Criminal defense strategies typically fall under one of two types. First, either the defendant is entirely innocent, or he or she did commit the crime, but they should not be held responsible due to extenuating circumstances.

Defense strategies for an innocent person

There are three primary defenses for people accused of crimes they did not commit:

  • Lack of proof: Under the U.S. justice system, a defendant is innocent until proven guilty, and the prosecution must prove that guilt “beyond a reasonable doubt.” Your lawyer will attempt to discredit any evidence presented against you.
  • Mistaken identity: Many times, police arrest the wrong person for a crime due to investigative errors or inaccurate witness accounts.
  • Alibi: This type of evidence attempts to show the judge or jury that you were nowhere near the location where the incident happened and could not have physically committed the crime.

Defense strategies mitigating responsibility

In some cases, a person may have done what police allege, but there was a reasonable explanation of why they should not be penalized. These strategies include:

  • Self-defense: If you were protecting yourself or someone else, aggression could be mistaken for a crime.
  • Consent: Likewise, law enforcement can mistake consensual activity for a crime. However, this may not always lead to an acquittal.
  • Insanity: Defined as “the inability to distinguish right from wrong,” this strategy must be proven to a judge.

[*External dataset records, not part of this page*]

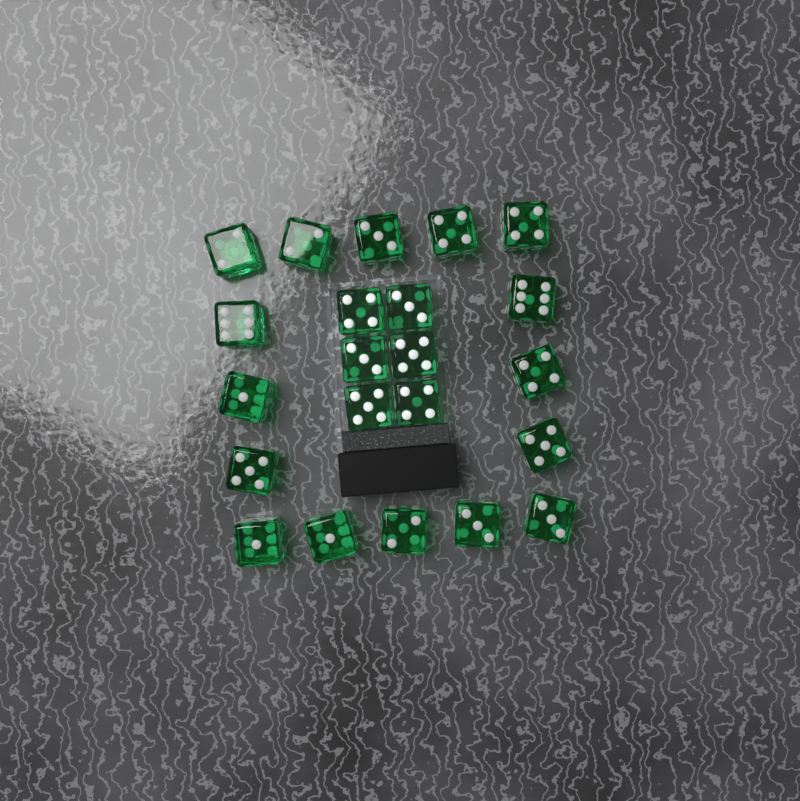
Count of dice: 22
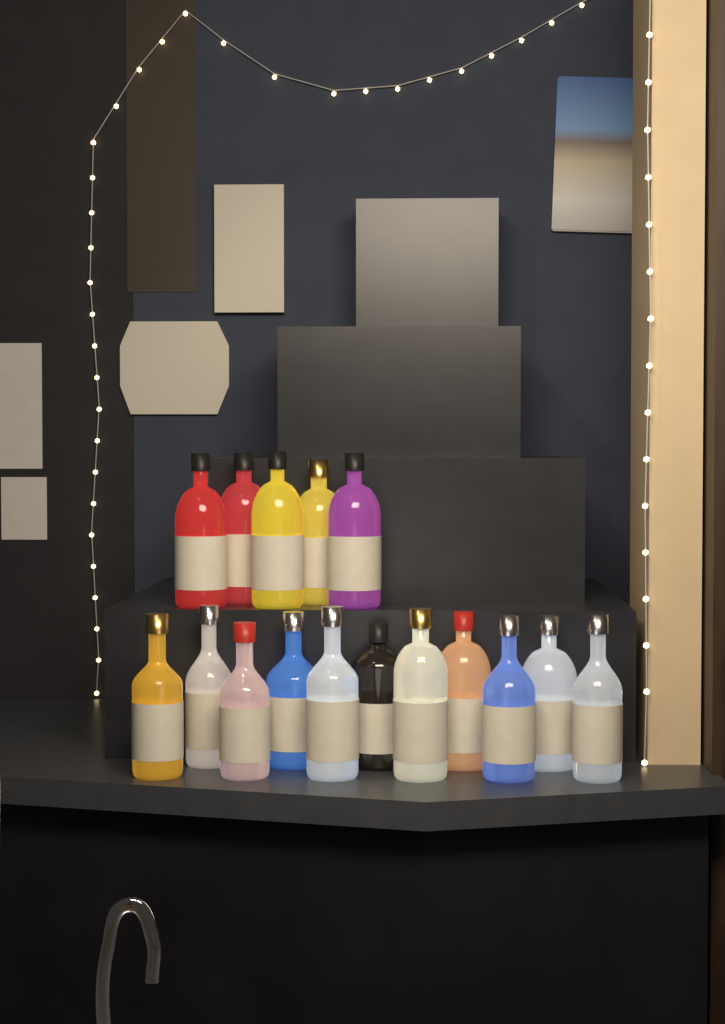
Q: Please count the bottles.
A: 16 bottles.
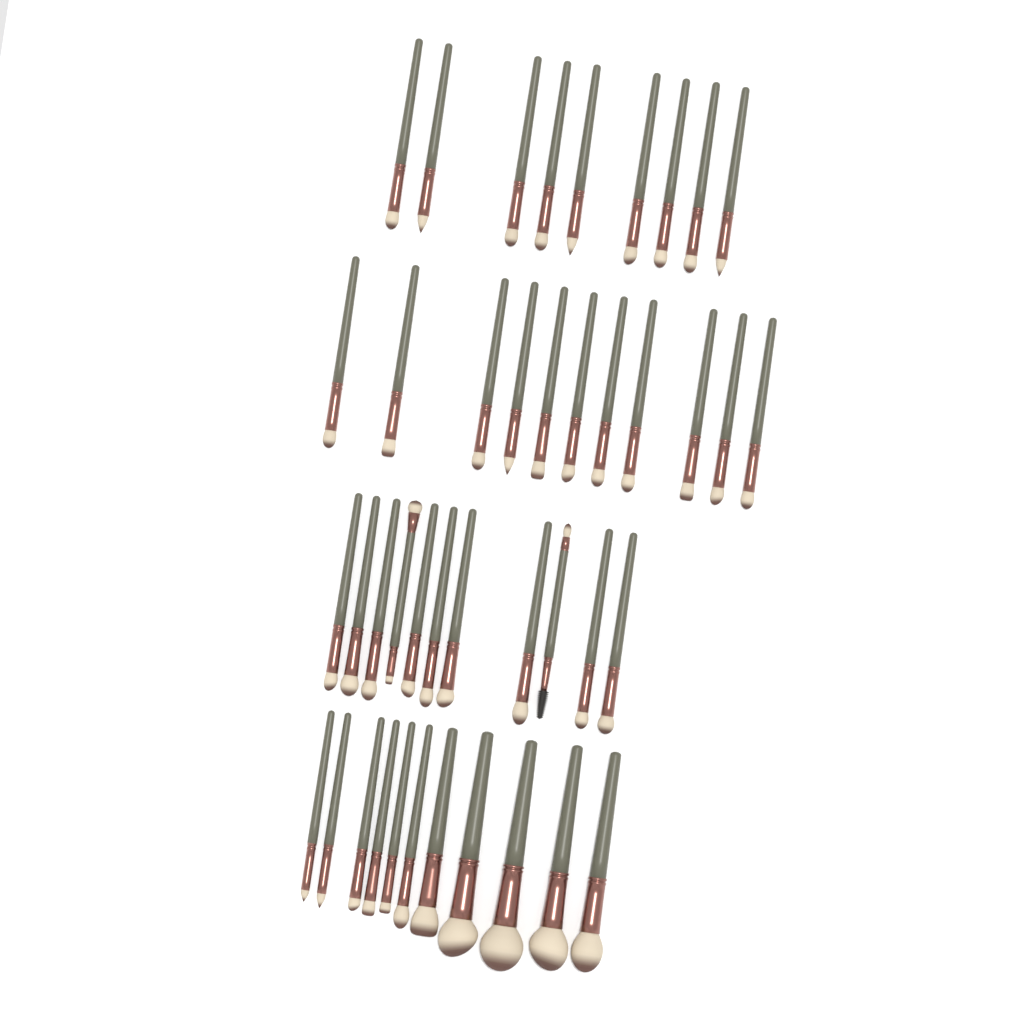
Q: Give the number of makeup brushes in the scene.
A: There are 42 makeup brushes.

The testimony of mental health or other health care professionals can be crucial.
  • Under the influence: While not a valid strategy for drunk or drugged driving, being under the influence of drugs or alcohol can be a legitimate defense to show you were not in a correct mental state when the crime was committed.
  • Entrapment: Law enforcement officials sometimes go to extremes to try to catch people committing crimes, but that can work against them if they go too far.

Understand the charges and your rights to defend yourself

Many people wrongly believe they have little chance to clear their name if they are charged with a crime. However, an experienced criminal defense attorney here in Montana can help them devise the best strategy to minimize the repercussions.

Your lawyer will protect your rights under the Constitution and work for the best possible outcome, whether it’s having the charges dropped, reducing the penalties through a plea agreement, or minimizing fines and time spent behind bars.